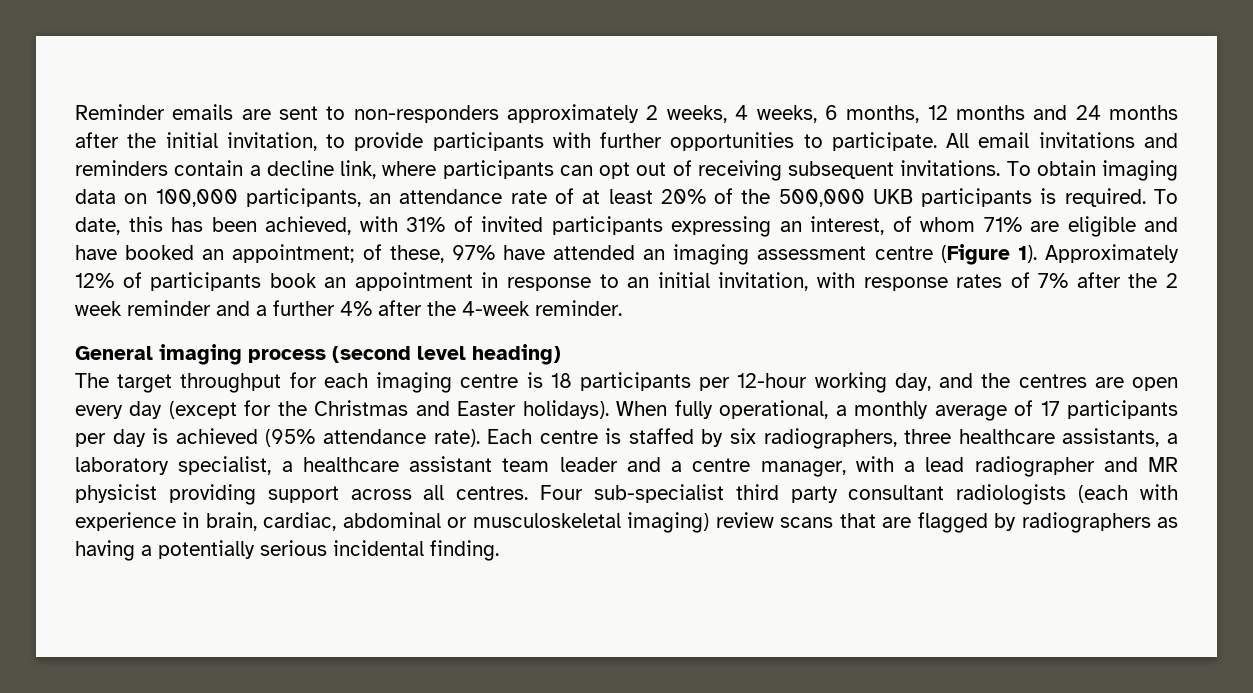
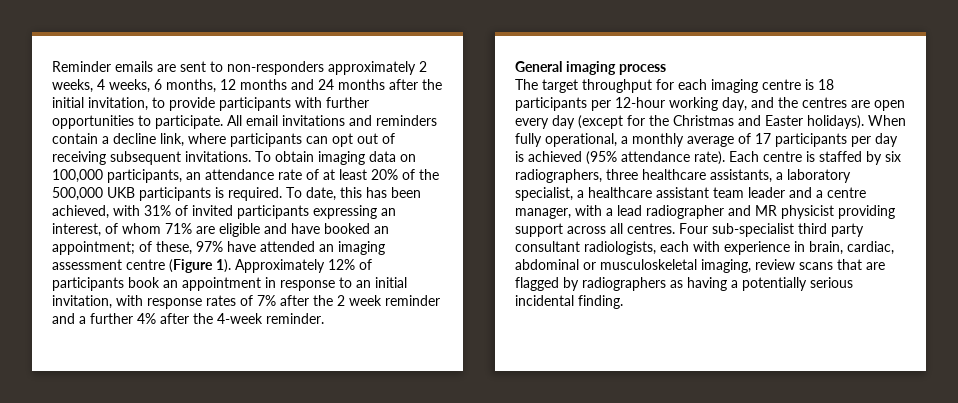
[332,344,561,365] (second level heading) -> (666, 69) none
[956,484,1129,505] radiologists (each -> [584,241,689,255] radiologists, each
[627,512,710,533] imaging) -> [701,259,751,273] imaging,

^^^^^^^^

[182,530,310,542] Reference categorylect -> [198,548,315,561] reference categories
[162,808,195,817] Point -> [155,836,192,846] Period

^^^^^^^^

* [ACTIVITY]: The listing above holds a line with "[332,344,561,365] (second level" and a line with "[627,512,710,533] imaging) ->". Print the stretch from the first through the second, exactly and alone.

* [EXPECTED ANSWER]:
[332,344,561,365] (second level heading) -> (666, 69) none
[956,484,1129,505] radiologists (each -> [584,241,689,255] radiologists, each
[627,512,710,533] imaging) -> [701,259,751,273] imaging,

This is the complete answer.